Data for review —
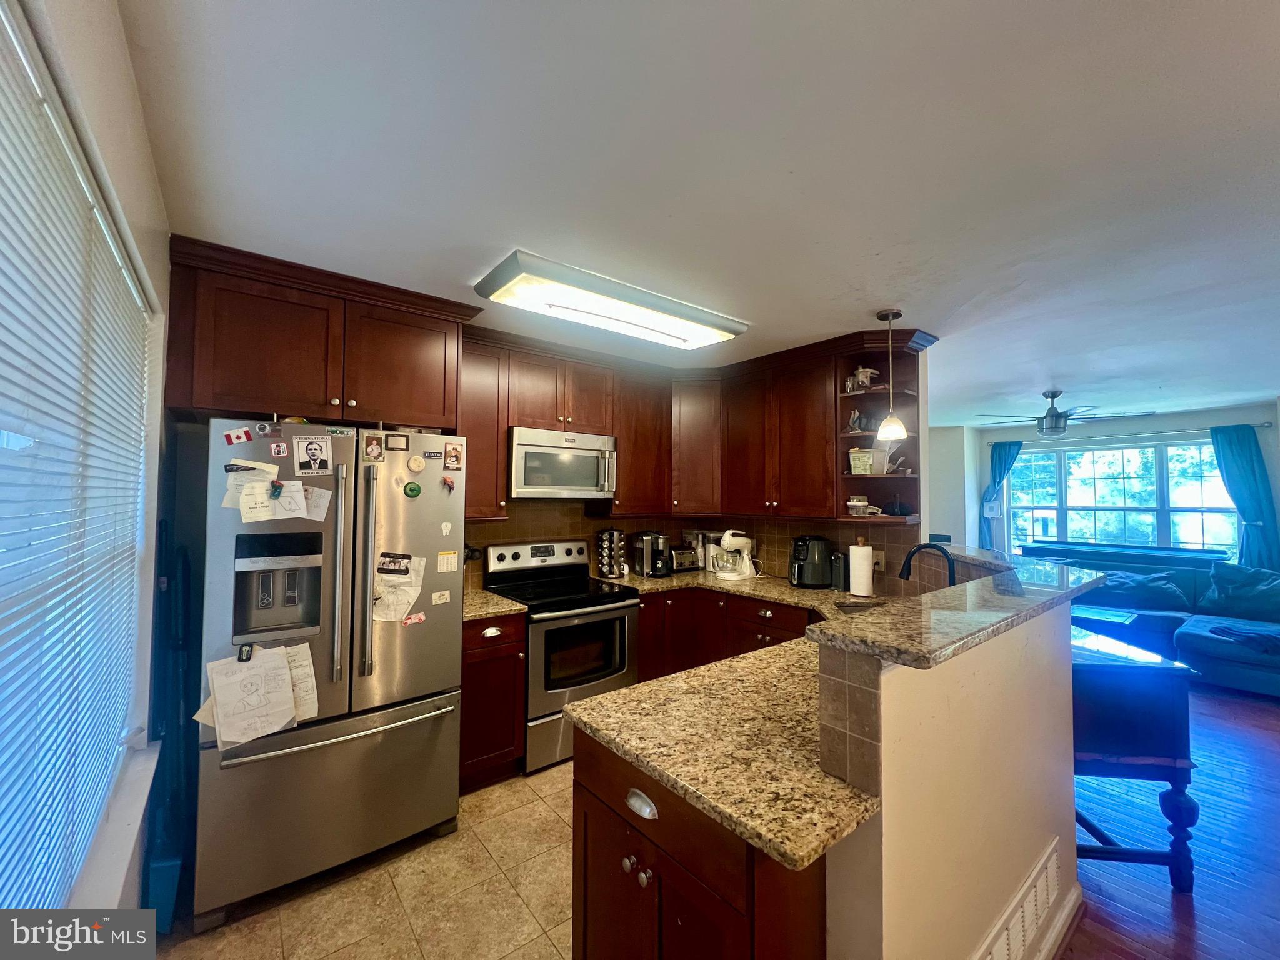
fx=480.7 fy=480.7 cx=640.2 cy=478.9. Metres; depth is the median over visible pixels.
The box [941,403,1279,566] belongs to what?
living room wall
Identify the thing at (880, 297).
ceiling
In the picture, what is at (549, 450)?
microwave
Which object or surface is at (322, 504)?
paper
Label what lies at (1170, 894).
wood floor
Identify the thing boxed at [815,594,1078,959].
half wall
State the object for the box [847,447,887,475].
plastic container
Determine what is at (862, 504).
plastic container
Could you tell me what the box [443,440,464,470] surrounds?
photo magnet
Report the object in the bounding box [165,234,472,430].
upper cabinet
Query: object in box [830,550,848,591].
can opener
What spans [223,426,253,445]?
magnet
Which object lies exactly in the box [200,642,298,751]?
paper
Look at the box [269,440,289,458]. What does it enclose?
magnet
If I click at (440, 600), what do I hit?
magnet
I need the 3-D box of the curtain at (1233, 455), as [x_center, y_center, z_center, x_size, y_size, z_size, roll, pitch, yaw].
[6.251,0.460,4.967,0.139,1.968,0.480,2,-3,-39]
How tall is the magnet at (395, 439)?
0.075 m
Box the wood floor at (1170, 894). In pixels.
[1063,674,1279,959]
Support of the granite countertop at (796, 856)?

Prompt — Please copy the data above exactly; the pictures do not belong in the copy.

Solution —
fx=480.7 fy=480.7 cx=640.2 cy=478.9. Metres; depth is the median over visible pixels.
The box [941,403,1279,566] belongs to what?
living room wall
Identify the thing at (880, 297).
ceiling
In the picture, what is at (549, 450)?
microwave
Which object or surface is at (322, 504)?
paper
Label what lies at (1170, 894).
wood floor
Identify the thing boxed at [815,594,1078,959].
half wall
State the object for the box [847,447,887,475].
plastic container
Determine what is at (862, 504).
plastic container
Could you tell me what the box [443,440,464,470] surrounds?
photo magnet
Report the object in the bounding box [165,234,472,430].
upper cabinet
Query: object in box [830,550,848,591].
can opener
What spans [223,426,253,445]?
magnet
Which object lies exactly in the box [200,642,298,751]?
paper
Look at the box [269,440,289,458]. What does it enclose?
magnet
If I click at (440, 600), what do I hit?
magnet
I need the 3-D box of the curtain at (1233, 455), as [x_center, y_center, z_center, x_size, y_size, z_size, roll, pitch, yaw].
[6.251,0.460,4.967,0.139,1.968,0.480,2,-3,-39]
How tall is the magnet at (395, 439)?
0.075 m
Box the wood floor at (1170, 894). In pixels.
[1063,674,1279,959]
Support of the granite countertop at (796, 856)?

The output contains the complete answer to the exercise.